AIM: To explore the possibility of inducing rat mesenchymal stem cells(MSCs)into retina-like cells by the supernatant fluid of light-injured neurosensory retina in vitro.

METHODS: MSCs were isolated and attached to the wall of culture dishes by their specific adherent ability. Then the cells were characterized by flow cytometry. The neurosensory retina was isolated from retina of SD rat and it was tested by hematoxylin-eosin(HE)staining. The pathological changes of light-injured neurosensory retina was observed under transmission electron microscope. Three kinds of supernatant fluid of light-injured neurosensory retina of SD rats were prepared. The third passage of MSCs were cultured with these mixed medium for 7-8d, we used RT-PCR to see whether they could express rhodopsin, neuron-specific enolase(NSE), and glial fibrillary acidic protein(GFAP), and positive cells were counted and analyzed.
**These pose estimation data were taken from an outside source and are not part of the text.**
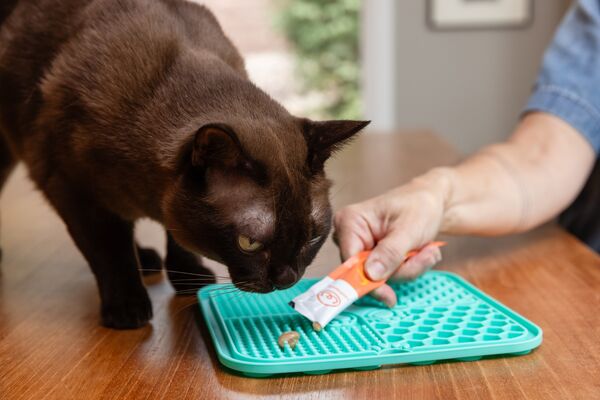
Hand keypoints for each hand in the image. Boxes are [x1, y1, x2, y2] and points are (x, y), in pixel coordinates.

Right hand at [333, 168, 450, 306]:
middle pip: (366, 273)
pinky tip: (421, 252)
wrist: (432, 201)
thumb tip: (371, 275)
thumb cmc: (420, 206)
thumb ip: (390, 252)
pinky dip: (409, 268)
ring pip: (380, 277)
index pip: (350, 262)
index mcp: (350, 221)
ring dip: (409, 268)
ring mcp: (361, 246)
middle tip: (426, 256)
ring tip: (428, 250)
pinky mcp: (372, 256)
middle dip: (400, 270)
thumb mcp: (409, 229)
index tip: (388, 296)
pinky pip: (388, 275)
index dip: (367, 282)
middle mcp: (349, 235)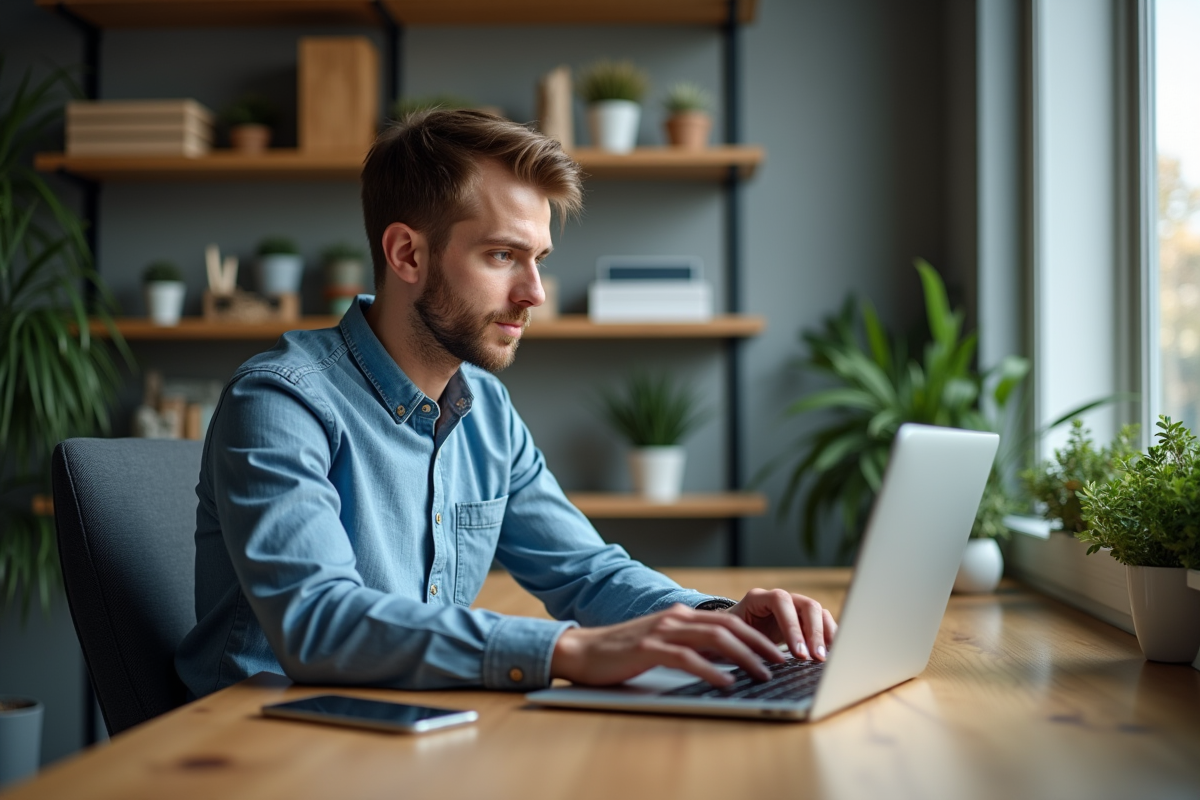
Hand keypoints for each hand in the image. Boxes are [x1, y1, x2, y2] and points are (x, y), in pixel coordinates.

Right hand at [550, 603, 786, 686]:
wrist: (581, 651)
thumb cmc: (622, 653)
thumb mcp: (662, 645)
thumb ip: (689, 648)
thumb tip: (724, 664)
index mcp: (680, 617)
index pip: (729, 622)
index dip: (757, 636)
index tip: (779, 653)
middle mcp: (675, 618)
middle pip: (728, 627)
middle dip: (759, 644)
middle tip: (782, 662)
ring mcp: (661, 631)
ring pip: (714, 639)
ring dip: (743, 657)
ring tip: (763, 673)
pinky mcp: (648, 648)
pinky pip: (686, 657)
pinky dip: (710, 670)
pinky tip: (727, 681)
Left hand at [726, 588, 837, 661]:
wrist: (733, 631)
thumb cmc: (731, 635)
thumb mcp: (732, 638)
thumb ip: (743, 645)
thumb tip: (754, 665)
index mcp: (758, 598)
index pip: (780, 601)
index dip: (791, 625)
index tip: (798, 653)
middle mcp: (781, 598)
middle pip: (806, 605)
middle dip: (813, 633)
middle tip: (816, 658)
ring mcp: (794, 606)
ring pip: (818, 612)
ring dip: (825, 636)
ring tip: (825, 659)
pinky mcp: (804, 619)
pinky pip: (823, 622)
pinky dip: (830, 637)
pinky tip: (832, 654)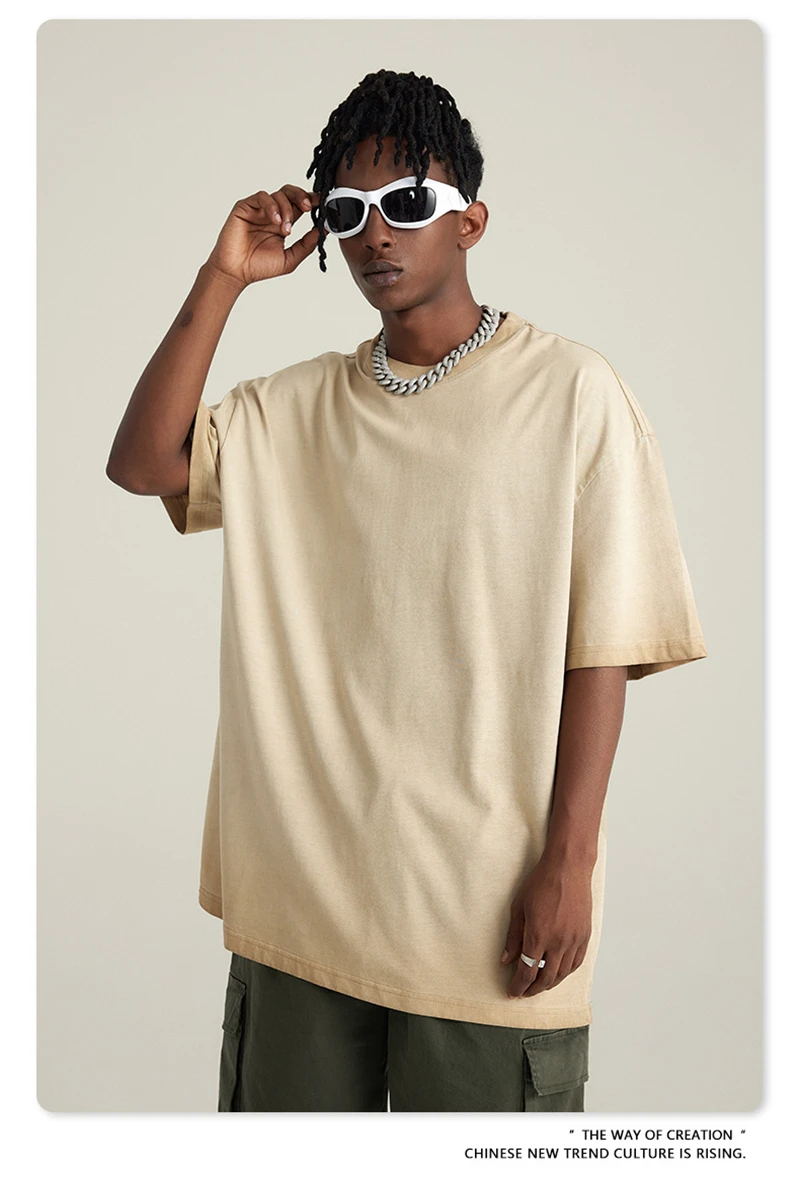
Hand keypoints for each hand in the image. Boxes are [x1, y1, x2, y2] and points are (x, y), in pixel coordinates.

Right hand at [205, 185, 327, 289]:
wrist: (236, 273)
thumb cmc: (259, 267)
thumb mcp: (290, 258)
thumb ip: (306, 245)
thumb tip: (324, 231)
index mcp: (284, 223)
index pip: (300, 205)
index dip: (312, 202)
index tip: (323, 204)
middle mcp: (272, 213)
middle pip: (291, 193)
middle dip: (303, 196)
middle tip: (309, 207)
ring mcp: (259, 209)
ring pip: (279, 194)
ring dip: (287, 209)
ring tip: (285, 229)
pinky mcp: (245, 207)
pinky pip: (262, 197)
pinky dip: (272, 207)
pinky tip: (275, 222)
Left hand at [500, 851, 592, 998]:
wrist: (568, 868)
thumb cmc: (541, 883)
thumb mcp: (518, 908)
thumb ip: (513, 937)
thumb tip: (506, 960)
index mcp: (539, 935)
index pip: (527, 971)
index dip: (519, 985)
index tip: (512, 992)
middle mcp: (558, 942)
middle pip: (546, 977)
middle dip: (533, 988)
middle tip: (523, 992)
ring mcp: (574, 940)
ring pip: (562, 973)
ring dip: (550, 983)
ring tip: (539, 985)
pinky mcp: (585, 935)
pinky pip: (576, 962)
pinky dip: (566, 972)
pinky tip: (558, 972)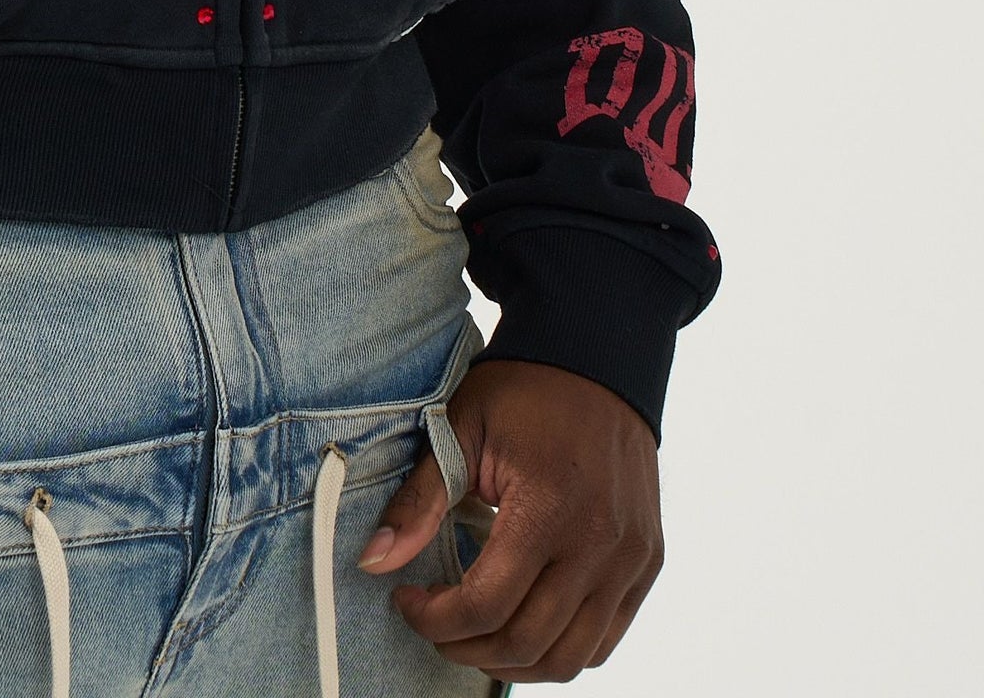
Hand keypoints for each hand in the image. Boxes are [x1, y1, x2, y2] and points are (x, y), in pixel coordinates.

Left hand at [357, 359, 663, 683]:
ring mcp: (631, 559)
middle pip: (527, 642)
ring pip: (572, 658)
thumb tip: (375, 560)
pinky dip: (559, 647)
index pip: (487, 604)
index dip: (436, 619)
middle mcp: (599, 544)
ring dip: (513, 661)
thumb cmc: (524, 390)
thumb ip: (421, 500)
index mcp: (548, 507)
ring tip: (473, 632)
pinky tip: (521, 620)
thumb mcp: (460, 429)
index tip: (407, 600)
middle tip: (433, 622)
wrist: (597, 359)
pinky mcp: (646, 563)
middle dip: (467, 647)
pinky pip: (605, 639)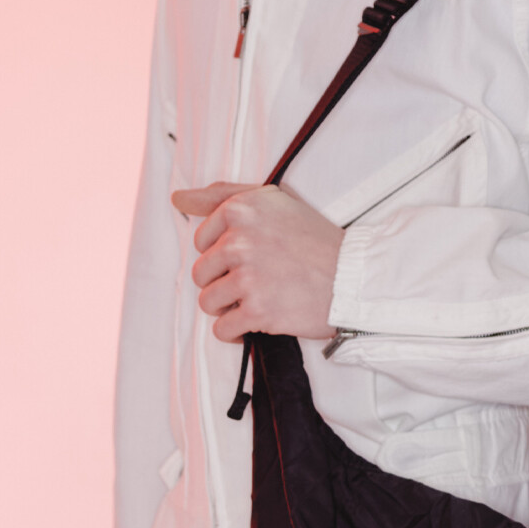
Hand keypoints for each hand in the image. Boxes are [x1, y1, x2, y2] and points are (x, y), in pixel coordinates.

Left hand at [173, 175, 343, 341]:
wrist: (351, 276)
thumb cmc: (312, 237)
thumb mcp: (271, 200)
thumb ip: (223, 195)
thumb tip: (177, 199)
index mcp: (242, 207)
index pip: (201, 239)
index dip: (222, 253)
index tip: (249, 256)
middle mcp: (240, 238)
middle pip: (201, 273)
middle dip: (223, 281)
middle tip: (255, 281)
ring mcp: (248, 276)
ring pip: (207, 302)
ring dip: (228, 307)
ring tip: (254, 300)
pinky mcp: (258, 310)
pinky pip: (221, 329)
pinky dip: (235, 332)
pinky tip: (255, 323)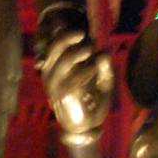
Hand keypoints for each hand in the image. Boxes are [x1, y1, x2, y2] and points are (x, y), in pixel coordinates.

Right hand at [40, 26, 113, 140]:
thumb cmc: (92, 101)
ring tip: (89, 50)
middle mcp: (52, 74)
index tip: (82, 30)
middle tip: (83, 33)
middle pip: (54, 48)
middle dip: (67, 37)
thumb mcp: (103, 81)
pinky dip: (83, 70)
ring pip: (61, 61)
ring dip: (76, 52)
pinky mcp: (62, 95)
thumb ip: (104, 66)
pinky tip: (92, 68)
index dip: (64, 33)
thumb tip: (105, 51)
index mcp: (58, 67)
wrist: (86, 127)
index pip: (55, 45)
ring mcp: (55, 85)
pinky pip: (71, 79)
RESULTS: HE staining showed the retinal sheets included full-thickness neural retina. Neurosensory retina developed ultrastructural destructions by light injury. RT-PCR showed that the medium of mixed I expressed higher positive rate of rhodopsin(0.3915±0.00644), NSE(0.2019±0.00682), GFAP(0.1972±0.00211)than the medium of mixed Ⅱ rhodopsin(0.0983±0.00319), NSE(0.1048±0.00323), GFAP(0.1040±0.00254)and medium of mixed Ⅲ rhodopsin(0.0044±0.00126), NSE(0.0498±0.00149), GFAP(0.0467±0.00333). The difference of intergroup has statistical significance.

CONCLUTION:The supernatant fluid of light-injured neurosensory retina of SD rats can induce MSCs to differentiate into retina-like cells and provide new insights of stem cell therapy for retinopathy.